Ex-president thinks Brexit and current US nationalism have their roots in the Rabin assassination and incitement that preceded it
Bill Clinton last week cited the incitement against Yitzhak Rabin, prior to his assassination, as the forerunner of increased nationalist sentiment worldwide today. Since Binyamin Netanyahu has been consistently blamed by the Israeli left wing for inciting the Rabin assassination, Clinton could be seen as pointing his finger at Netanyahu, among other elements, although he did not say anything explicit to that effect.
In remarks at the Brookings Institution in Washington, on the occasion of a book launch for former Israeli ambassador Itamar Rabinovich’s “Yitzhak Rabin: Soldier, Leader, Statesman,” the former US president said that Rabin was subjected to a “relentless assault on his legitimacy” that presaged the political battles raging around the world today.
“There were even two rabbis who purported to come up with religious justifications that would permit the murder of another Jew by a Jew if they were no longer a good Jew, much less a good Israeli,” Clinton said, repeating leftist allegations. “We all know that he was portrayed once, more than once, in Nazi uniform. There were lots of other efforts, lots of other things to delegitimize, delegitimize, delegitimize” Clinton's mention of the rabbis is the repetition of a canard and the Nazi uniform portrayal was later shown to be the work of a provocateur, Avishai Raviv.
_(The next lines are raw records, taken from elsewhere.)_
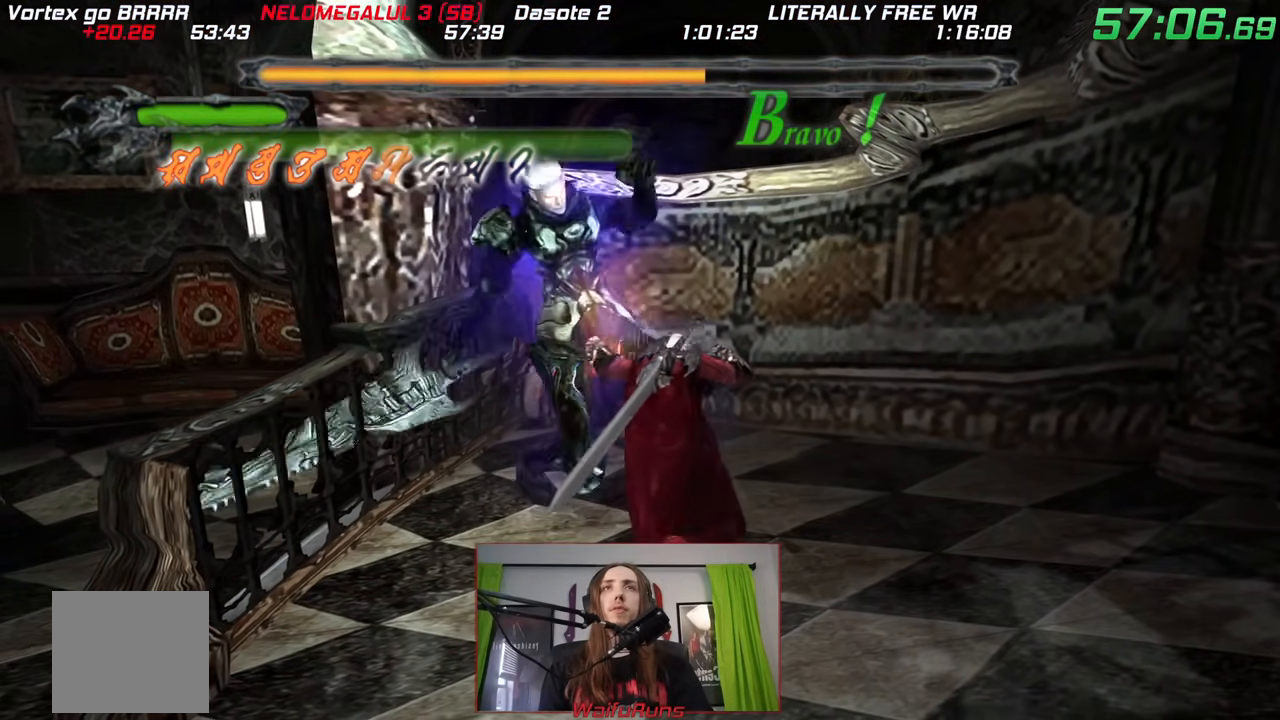
{"dt_ms": 500, "buttons": [], "left_stick": "center", "right_stick": "center", "events": [[100, "Y", "down"], [150, "Y", "up"], [250, "Y", "down"], [317, "Y", "up"], [400, "Y", "down"], [467, "Y", "up"]]}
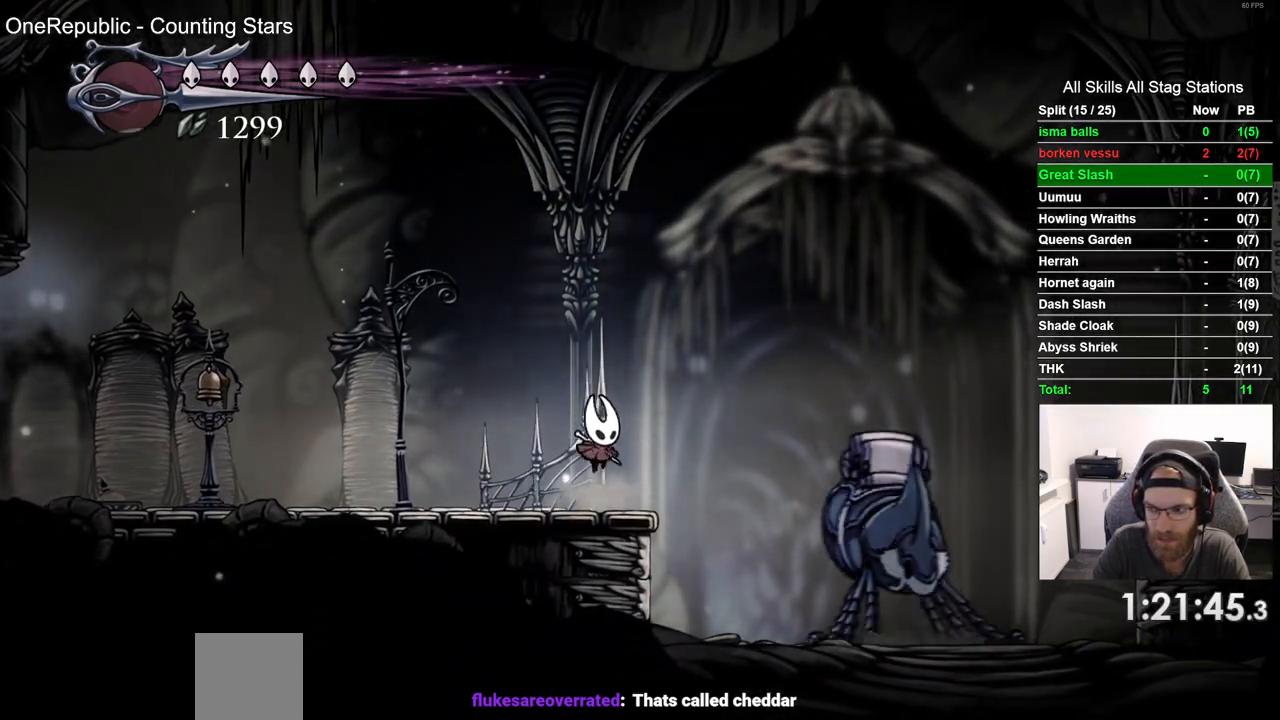
Gameplay with a controller (PlayStation layout); each line is a JSON object with the inputs held at the frame after it (dt_ms = milliseconds from this image to that frame). "events" lists button and stick changes between this image and that frame as [ms after this image, input, new state], when the widget could be followed in between.
{"dt_ms": 1000, "buttons": [], "left_stick": "center", "right_stick": "center"}
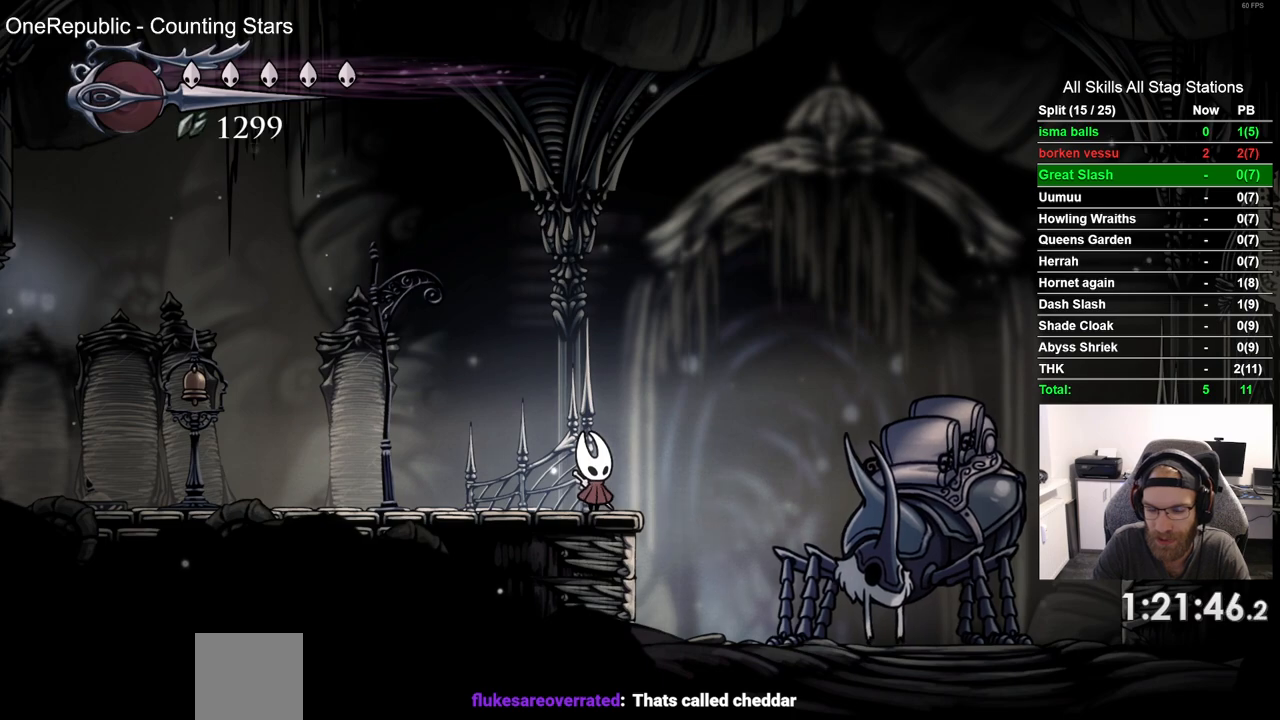
{"dt_ms": 500, "buttons": ["DPAD_UP"], "left_stick": "center", "right_stick": "center", "events": [[50, "DPAD_UP", "down"], [200, "DPAD_UP", "up"], [250, "DPAD_UP", "down"], [367, "DPAD_UP", "up"], [483, "DPAD_UP", "down"]]}
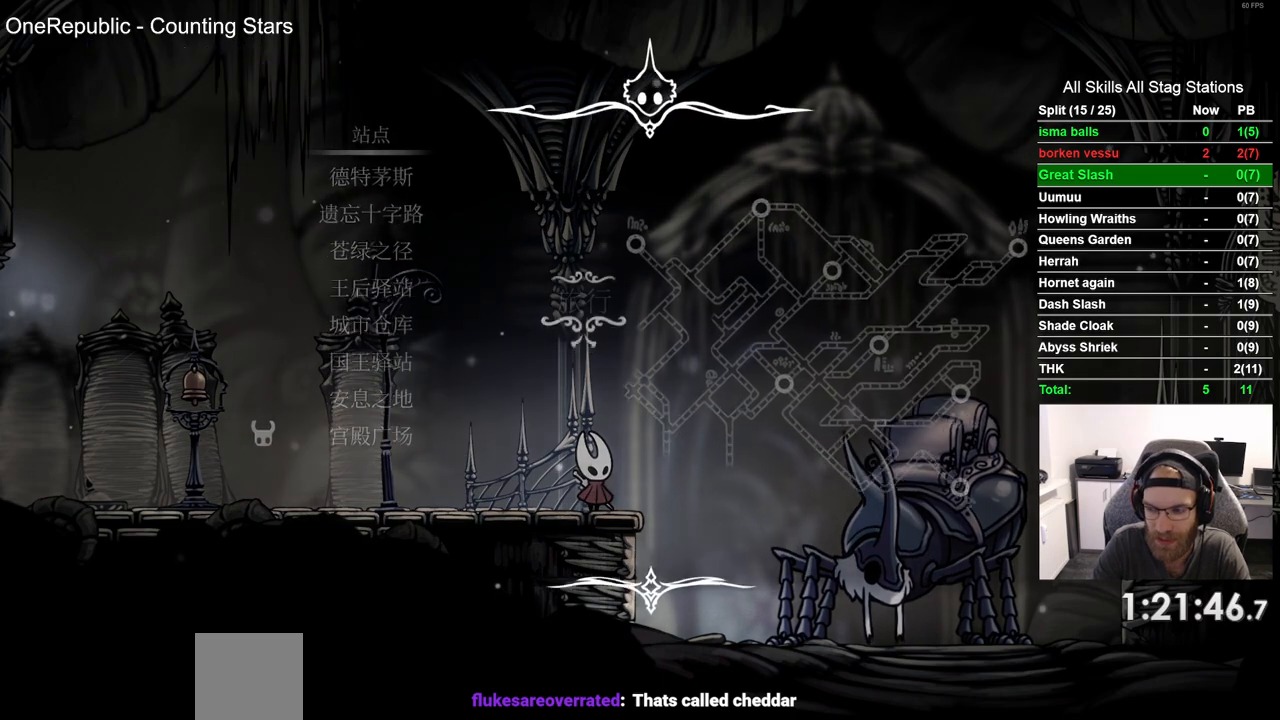
{"dt_ms": 500, "buttons": [], "left_stick": "center", "right_stick": "center", "events": [[50, "DPAD_UP", "up"]]}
Derailing the Oslo process
The Israeli left wing has often pointed to flyers with Rabin's image in SS uniform that were handed out in a demonstration against Rabin in Jerusalem, in which Netanyahu addressed the crowd. The demonstration was held on October 5, 1995, one month before the murder. However, these flyers were handed out by Avishai Raviv, a man who was later exposed as a Shin Bet agent provocateur, and were not sanctioned by Netanyahu.
Yigal Amir, a young Jew from Herzliya, murdered Rabin in the apparent hope of derailing the Oslo Process. As prime minister, Rabin had led Israel into the process, which involved allowing the PLO leadership into Judea, Samaria and Gaza and providing it with arms. This move later resulted in the deaths of over 1,200 Israelis in terror attacks.
“As the world has grown more interdependent, these identity conflicts have become more intense,” said Clinton, who was president at the time of Rabin's murder. “Once you get into an ‘us and them’ world, then of course nobody should live under the same set of rules, we should have a better set of rules that work for us and not for somebody else.”
Clinton did not name President Donald Trump, who defeated his wife, Hillary Clinton, in the November presidential election. But he appeared to allude to the outlook expressed by Stephen Bannon, Trump’s top strategic adviser, who has spoken of an alliance of economic nationalists who seek to keep immigrants out of their countries.
Rabin’s assassination “prefigured the battle that is raging across the world,” Clinton said, citing the current American political climate as one example, and Britain’s vote to leave the European Union as another. The period around the assassination was a “microcosm” of what is occurring today, he said.
“People who claim to want the nation-state are actually trying to have a pan-national movement to institutionalize separatism and division within national borders all over the world,” Clinton said. “It’s like we’re all having an identity crisis at once — and it is an inevitable consequence of the economic and social changes that have occurred at an increasingly.